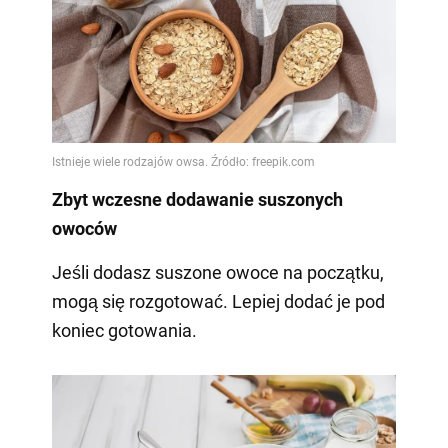
Zbyt wczesne dodawanie suszonych
owoców
Jeśli dodasz suszone owoce na początku,
mogą się rozgotować. Lepiej dodać je pod
koniec gotowania.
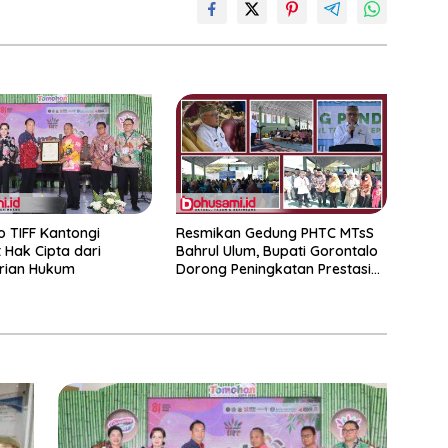
o TIFF Kantongi
Resmikan Gedung PHTC MTsS
t Hak Cipta dari
Bahrul Ulum, Bupati Gorontalo
rian Hukum
Dorong Peningkatan Prestasi
Santri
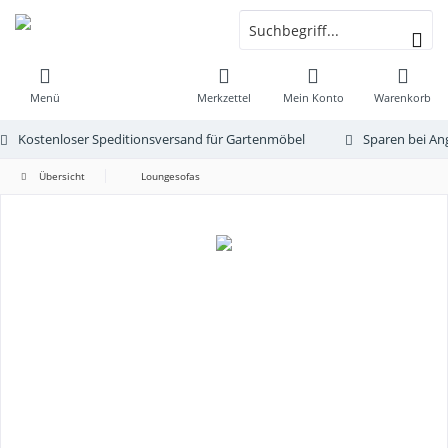
Menü
Merkzettel
Mein Konto
Warenkorb
Kostenloser Speditionsversand für Gartenmöbel
Sparen bei An
Übersicht
Loungesofas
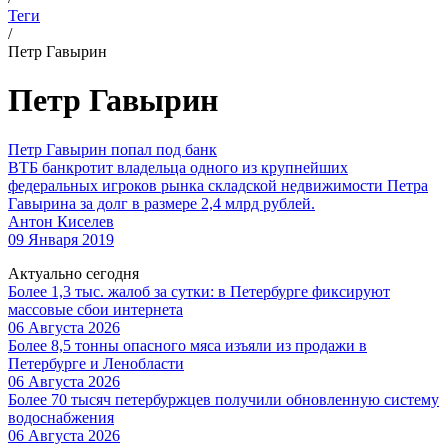
Теги
/
Петр Гавырин
Петр Гавырин
Петр Гавырин попал под банк
ВТБ банкротит владельца одного из крупнейших
федеральных игроков рынка складской недвижимости Петра
Гавырина за долг в размере 2,4 млрд рублей.
Антон Киселев
09 Января 2019
Актуально сегодня
Более 1,3 тыс. жалоб за сутки: в Петербурге фиксируют
массовые сбои интернета
06 Августа 2026
Более 8,5 тонны опасного мяса изъяли из продажи в
Петербурге и Ленобласти
06 Августа 2026
Более 70 тысяч петербуржцев получили обновленную систему
водоснабжения
06 Августа 2026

Task to carry out: Pictures aside, reproduce all of the material above without alteration.

Answer to the problem:
Zbyt wczesne dodawanie suszonych
owoców
Jeśli dodasz suszone owoce na początku,
mogą się rozgotować. Lepiej dodać je pod
koniec gotowania.
o TIFF Kantongi
Resmikan Gedung PHTC MTsS
t Hak Cipta dari
Bahrul Ulum, Bupati Gorontalo
rian Hukum
Dorong Peningkatan Prestasi
Santri
Menü
Merkzettel
Mein Konto
Warenkorb
Kostenloser Speditionsversand für Gartenmöbel
Sparen bei An
Übersicht
Loungesofas
Теги
/
Петр Гавырин
Петр Гавырин
Петр Гавырин попал под банк
ВТБ банкротит владельца одного из крупнейших
федеральных игроков рынка складской недвижимости Петра
Гавырина за долг в размере 2,4 млрд рублей.
Антон Киселев
09 Января 2019
Актуально сегодня
Более 1,3 тыс. жалоб за сутки: в Петербурге фиксируют
массовые сбои интернета
06 Августа 2026
Более 8,5 тонны опасного мяса изъяли из продажи в
Петербурге и Ленобласти
06 Августа 2026
Более 70 тысяч петербуржцев получили обновленную систему
водоснабжения
06 Августа 2026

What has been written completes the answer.